### DIRECTIONS FOR THIS TASK
Copy the passage below on one-on-one time word for word, from its first sentence to its last.

### SELECTED PASSAGE
I believe that the one-on-one time is actually causing the problem.

Eye contact, with appreciation is all he needs: he needs to be seen for himself, loved as himself and appreciated for his real strengths. He needs it 20 or 30 times a day. Once for an hour or two every few days isn't enough --it's like trying to eat once for the whole week. He may need a reminder that when he was little, you did all this for him, too--and absolutely loved doing it. He'd probably love to hear his birth story, or the stories from the first few months of his life.

None of that requires you and he being alone... and I think even really little kids 'get' that the baby's been put away, regardless of what the baby needs, in order to put in the quota of time that's available for him. That doesn't feel like love, it feels like obligation, difficulty, complexity and it's not a nice thing to feel.

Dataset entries
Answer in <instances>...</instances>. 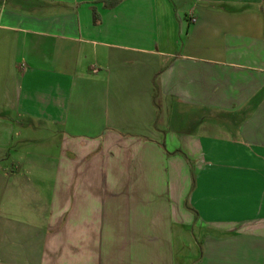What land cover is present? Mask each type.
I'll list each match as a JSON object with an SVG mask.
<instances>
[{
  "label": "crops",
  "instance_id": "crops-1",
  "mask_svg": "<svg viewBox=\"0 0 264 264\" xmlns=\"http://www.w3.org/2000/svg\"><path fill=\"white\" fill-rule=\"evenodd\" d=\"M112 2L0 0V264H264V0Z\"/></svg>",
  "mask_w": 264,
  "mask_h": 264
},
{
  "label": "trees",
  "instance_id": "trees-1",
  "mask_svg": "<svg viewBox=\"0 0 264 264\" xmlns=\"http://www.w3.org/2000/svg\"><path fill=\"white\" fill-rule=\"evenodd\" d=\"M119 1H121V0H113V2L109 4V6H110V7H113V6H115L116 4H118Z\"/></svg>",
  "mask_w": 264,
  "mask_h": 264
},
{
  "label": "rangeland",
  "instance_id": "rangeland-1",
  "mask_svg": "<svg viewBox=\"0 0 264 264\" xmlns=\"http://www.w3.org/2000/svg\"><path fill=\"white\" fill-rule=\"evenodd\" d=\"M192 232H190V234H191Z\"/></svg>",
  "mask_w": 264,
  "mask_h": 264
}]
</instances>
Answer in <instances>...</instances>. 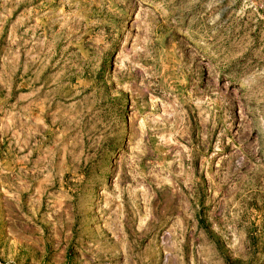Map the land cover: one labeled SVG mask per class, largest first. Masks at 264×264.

### THE SOLUTION
I believe that the one-on-one time is actually causing the problem.

Eye contact, with appreciation is all he needs: he needs to be seen for himself, loved as himself and appreciated for his real strengths. He needs it 20 or 30 times a day. Once for an hour or two every few days isn't enough --it's like trying to eat once for the whole week. He may need a reminder that when he was little, you did all this for him, too--and absolutely loved doing it. He'd probably love to hear his birth story, or the stories from the first few months of his life.

None of that requires you and he being alone... and I think even really little kids 'get' that the baby's been put away, regardless of what the baby needs, in order to put in the quota of time that's available for him. That doesn't feel like love, it feels like obligation, difficulty, complexity and it's not a nice thing to feel.